• **Your task**
Please set down, word for word, each line from the one containing "left_mouse_down()" through the final line of the records below, both included, and nothing else.

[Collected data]
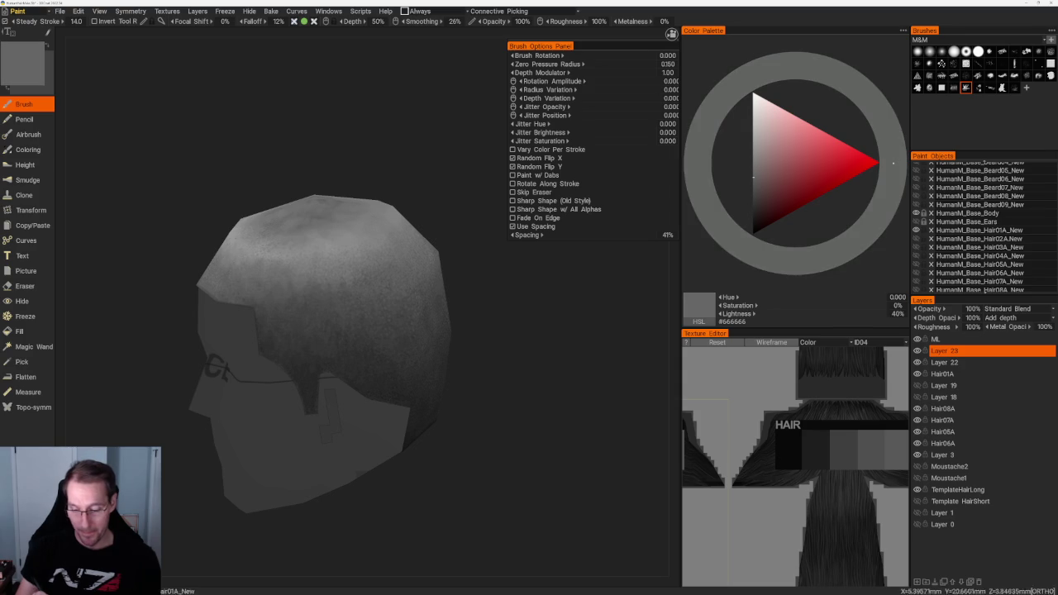
mouse_move(363, 199)
left_mouse_down()
mouse_move(429, 203)
mouse_move(467, 177)
mouse_move(451, 145)
left_mouse_up()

• **Exercise answer**
left_mouse_down()
mouse_move(429, 203)
mouse_move(467, 177)
mouse_move(451, 145)
left_mouse_up()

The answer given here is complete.